NASHVILLE, Tenn. -- Muddy waters poured over the banks of Nashville's swollen Cumberland River on Monday, spilling into Music City's historic downtown streets while rescuers using boats and Jet Skis plucked stranded residents away from their flooded homes as the death toll from the weekend storms climbed to 28 people in three states.

The flash floods caused by record-breaking amounts of rain caught many here off-guard, forcing thousands to frantically flee their homes and hotels.

The rapidly rising waters killed 17 people in Tennessee alone, including 10 in Nashville, and officials feared that the death toll could increase.

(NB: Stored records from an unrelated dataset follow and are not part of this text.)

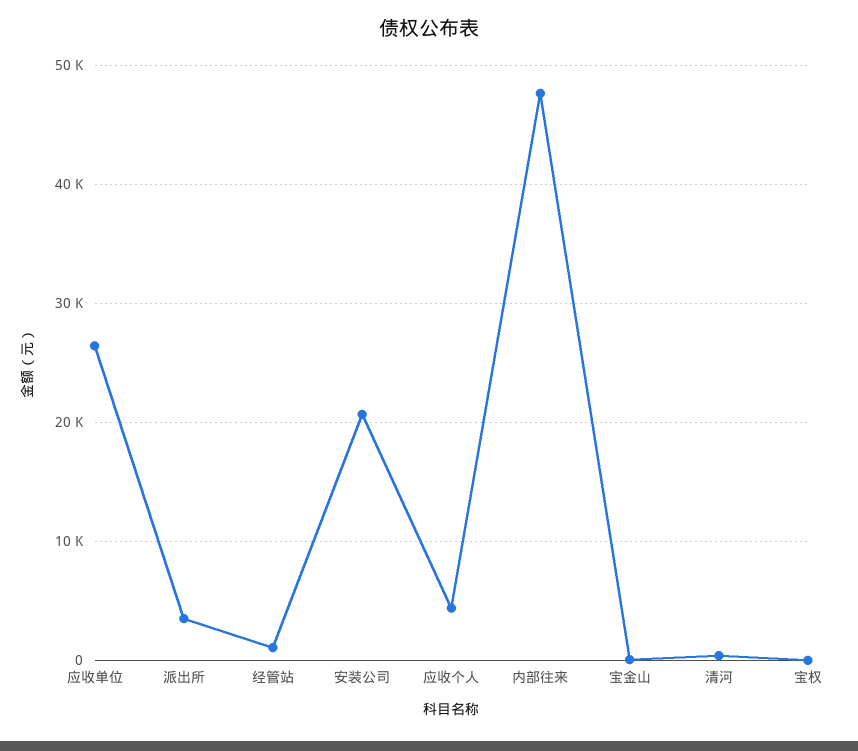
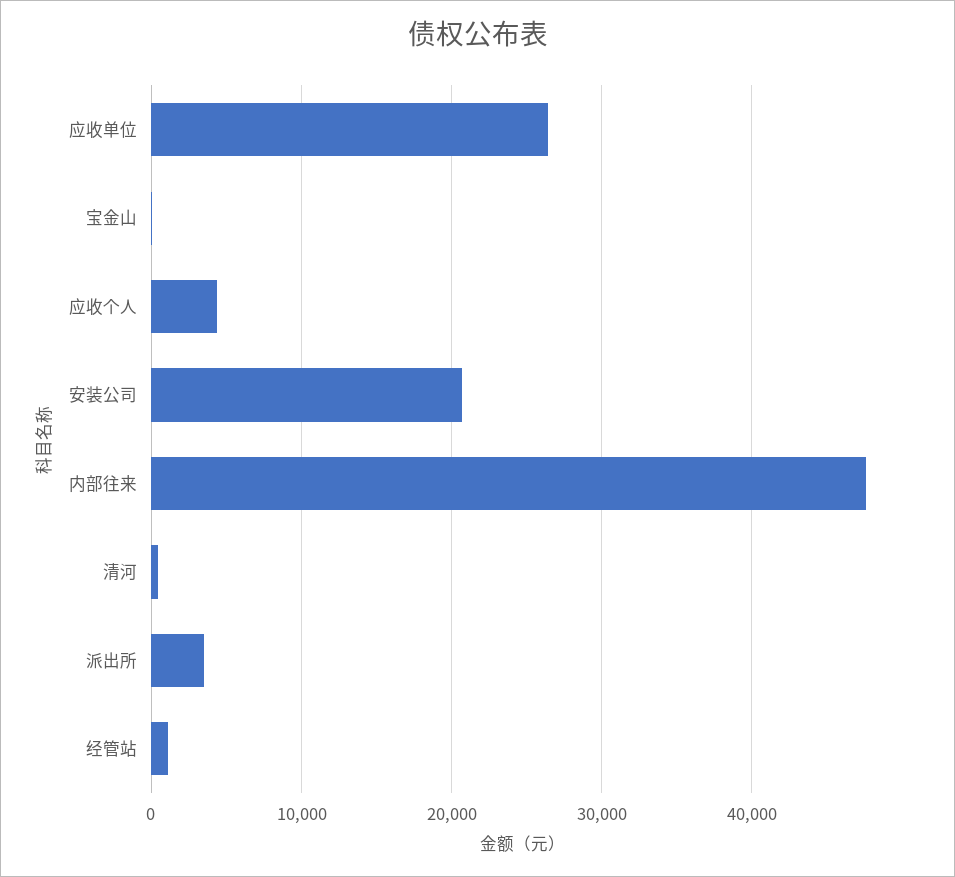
  {
    "应收单位": 26000,
    "派出所": 4000,
    "经管站": 1000,
    "安装公司": 21000,
    "应收个人": 4000,
    "内部往来": 48000,
    "宝金山": 0,
-   "清河": 0,
+   "清河": 0
-   "宝权": 0
  }

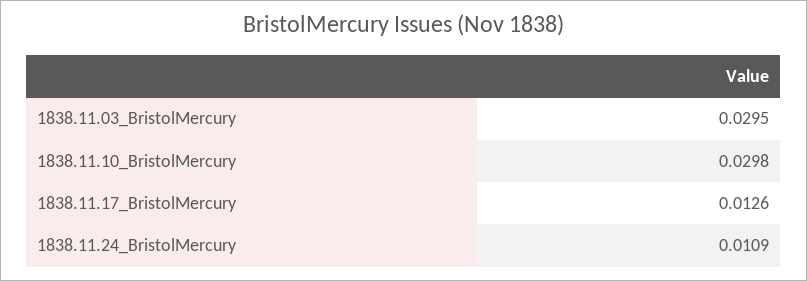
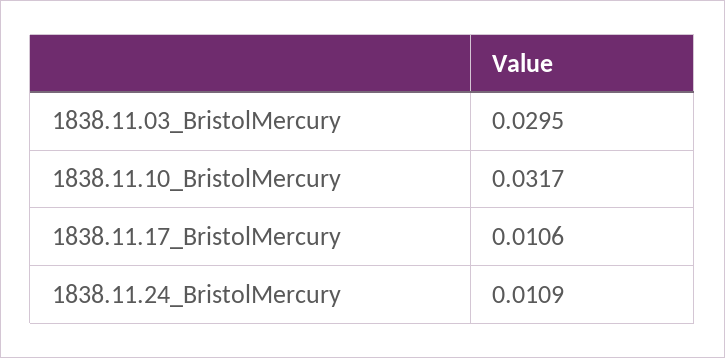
  {
    "1838.11.03_BristolMercury": 0.0295,
-   "1838.11.10_BristolMercury": 0.0298,
+   "1838.11.10_BristolMercury": 0.0317,
-   "1838.11.17_BristolMercury": 0.0126,
+   "1838.11.17_BristolMercury": 0.0106,
    "1838.11.24_BristolMercury": 0.0109
  }

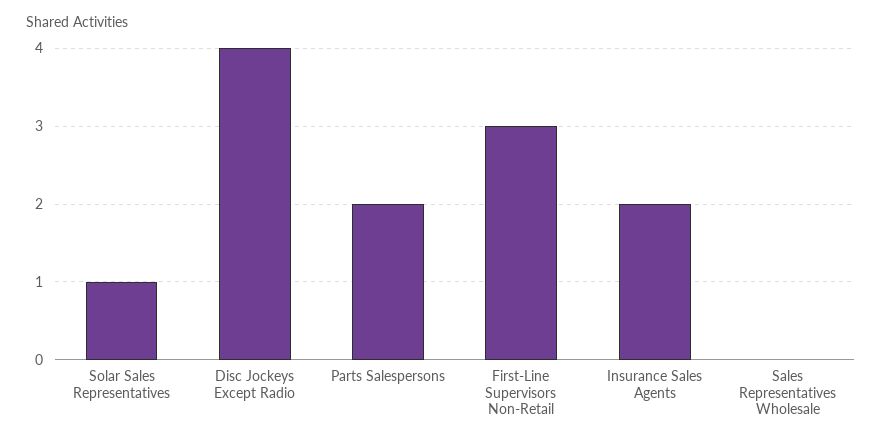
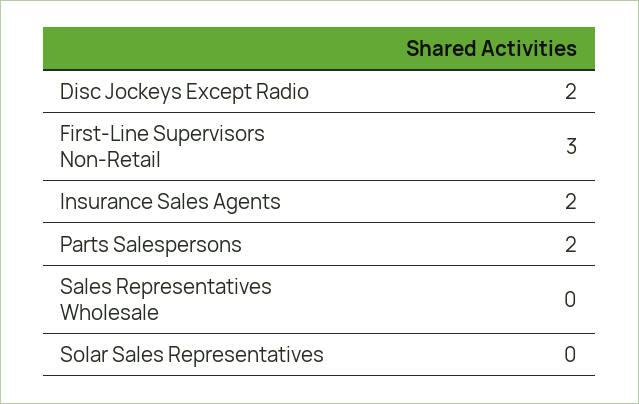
  {
-   "Solar Sales Representatives": 1,
+   "Solar Sales Representatives": 0,
-   "Disc Jockeys Except Radio": 4,
+   "Disc Jockeys Except Radio": 2,
    "Parts Salespersons": 2,
    "First-Line Supervisors Non-Retail": 3,
    "Insurance Sales Agents": 2,
    "Sales Representatives Wholesale": 0
  }

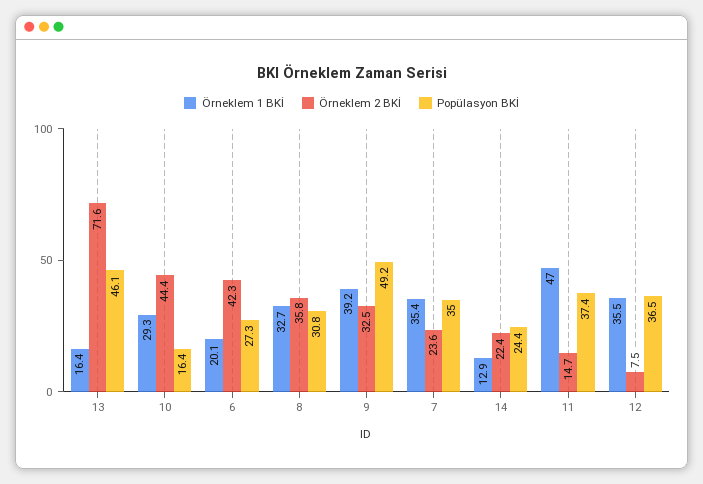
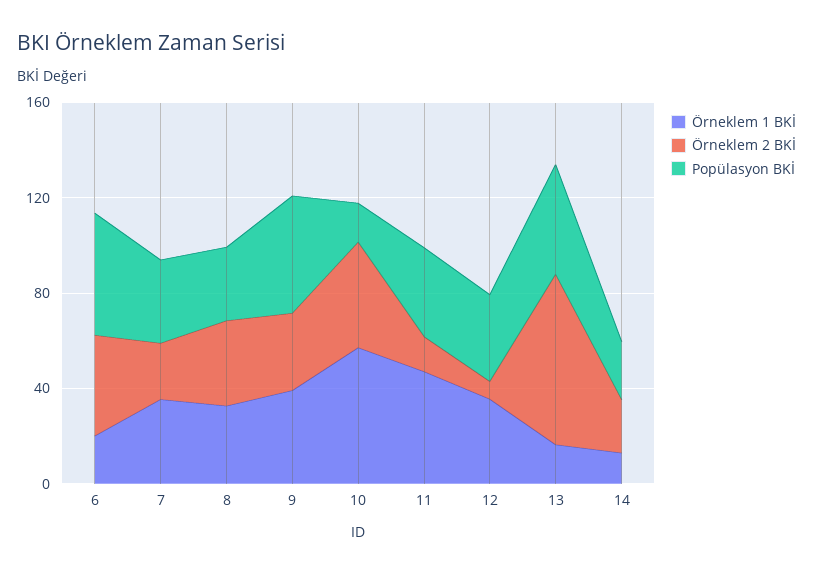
  {
    "Örneklem 1 BKİ": {
      "13": 16.4,
-     "10": 29.3,
+     "10": 60,
      "6": 20.1,
      "8": 32.7,
      "9": 39.2,
      "7": 35.4,
      "14": 12.9,
      "11": 47,
      "12": 35.5
    },
    "Örneklem 2 BKİ": {
      "13": 71.6,
      "10": 44.4,
      "6": 42.3,
      "8": 35.8,
      "9": 32.5,
      "7": 23.6,
      "14": 22.4,
      "11": 14.7,
      "12": 7.5
    },
    "Popülasyon BKİ": {
      "13": 46.1,
      "10": 16.4,
-     "6": 27.3,
+     "6": 50,
      "8": 30.8,
      "9": 49.2,
      "7": 35,
      "14": 24.4,
      "11": 37.4,
      "12": 36.5
    }
  }

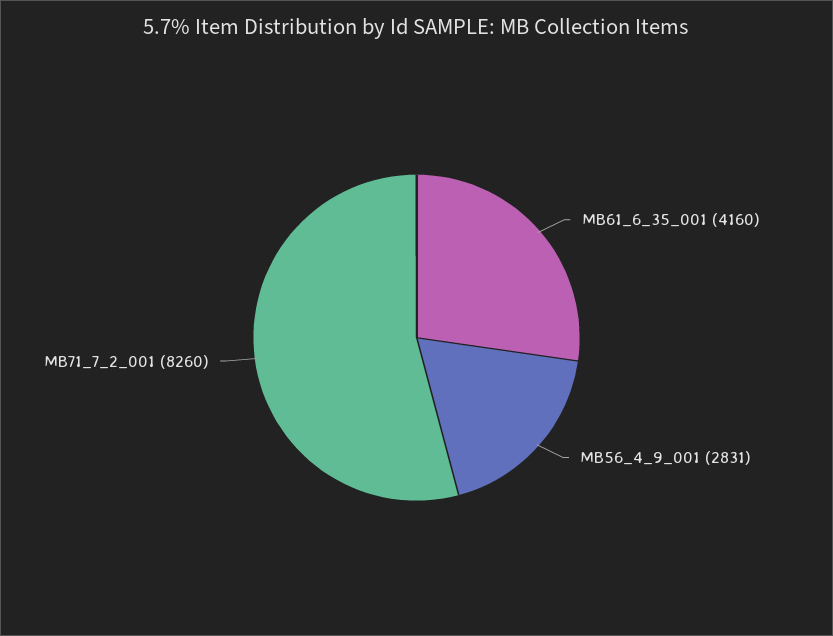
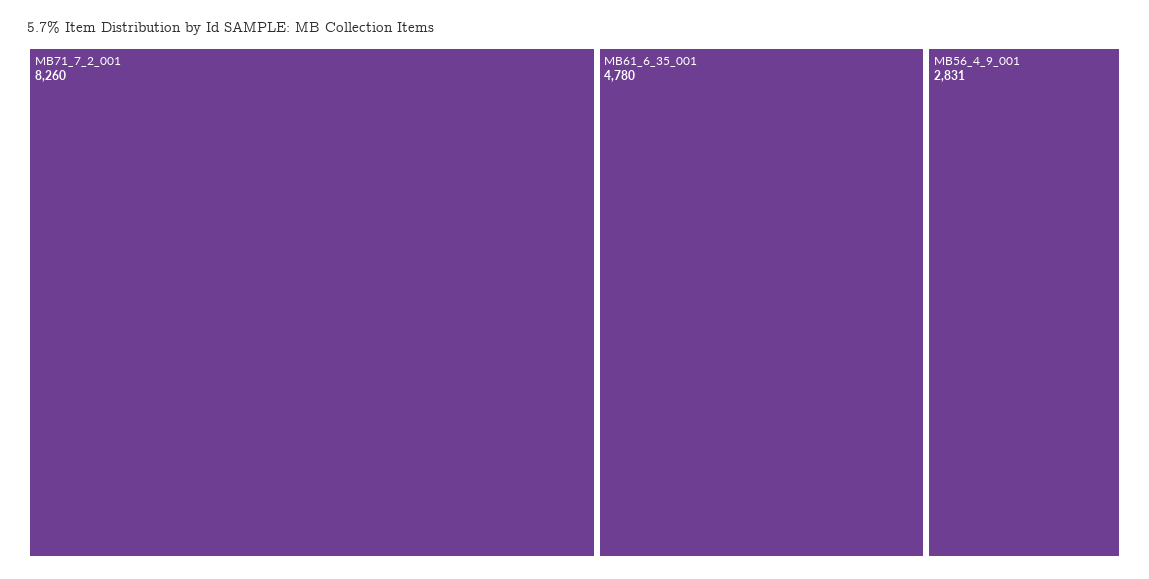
  {
-   "MB61_6_35_001": 4160,
+   "MB61_6_35_001": 4780,
    "MB56_4_9_001": 2831,
    "MB71_7_2_001": 8260
  }

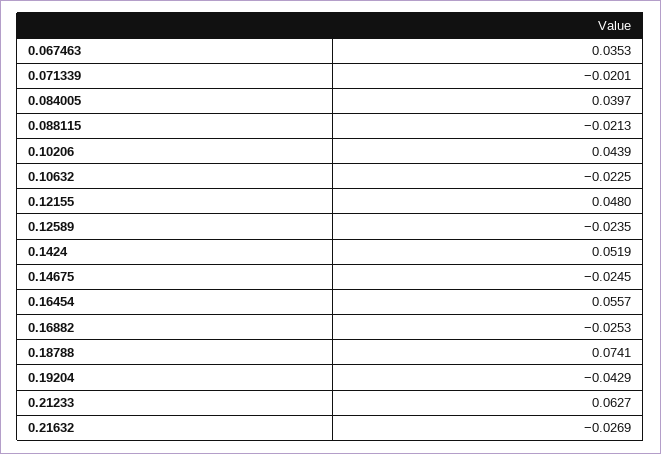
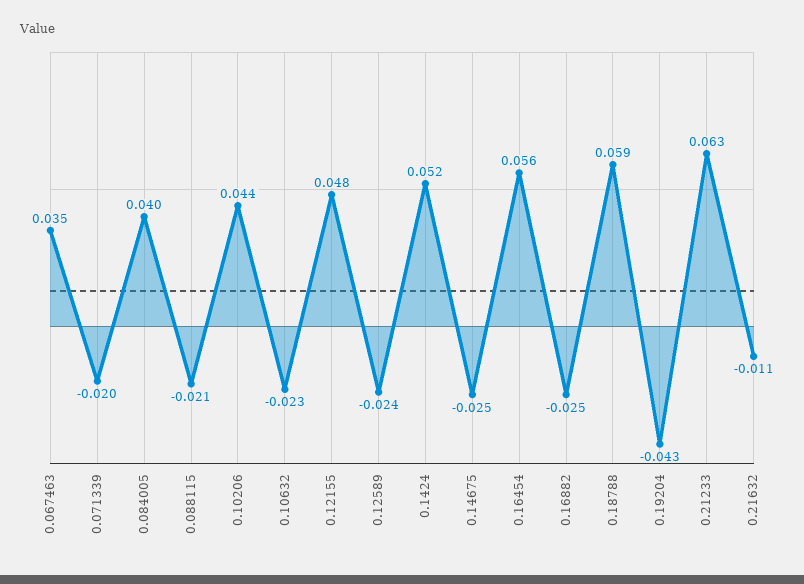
  {
    "0.067463": 0.0353,
    "0.071339": -0.0201,
    "0.084005": 0.0397,
    "0.088115": -0.0213,
    "0.10206": 0.0439,
    "0.10632": -0.0225,
    "0.12155": 0.048,
    "0.12589": -0.0235,
    "0.1424": 0.0519,
    "0.14675": -0.0245,
    "0.16454": 0.0557,
    "0.16882": -0.0253,
-   "0.18788": 0.0741,
+   "0.18788": 0.059,
    "0.19204": -0.0429,
    "0.21233": 0.0627,
-   "0.21632": -0.0269
+   "0.21632": -0.011
  }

Though the historic Ryman Auditorium -- the former home of the Grand Ole Opry -- and the recording studios of Music Row, were not in immediate danger, parts of other top Nashville tourist spots including the Country Music Hall of Fame and The Grand Ole Opry House were flooded.

Authorities closed off streets in downtown Nashville with the Cumberland River forecast to crest as early as Monday night at about 12 feet above flood stage after weekend storms dumped more than 13 inches of rain in two days.

About five miles east of downtown, flooding forced about 1,500 guests from the Gaylord Opryland Resort and Convention Center to evacuate Sunday night to a high school, shutting down one of the nation's largest hotel and convention centers indefinitely.

Up to 10 feet of water stood in parts of the hotel, as restaurant chairs and crates of wine glasses floated by. A life-sized Elvis statue missing his guitar was laying on its back in the nearby parking lot of the Wax Museum of the Stars.

Gov. Phil Bredesen declared 52 of Tennessee's 95 counties as disaster areas after finishing an aerial tour and said he talked with President Barack Obama.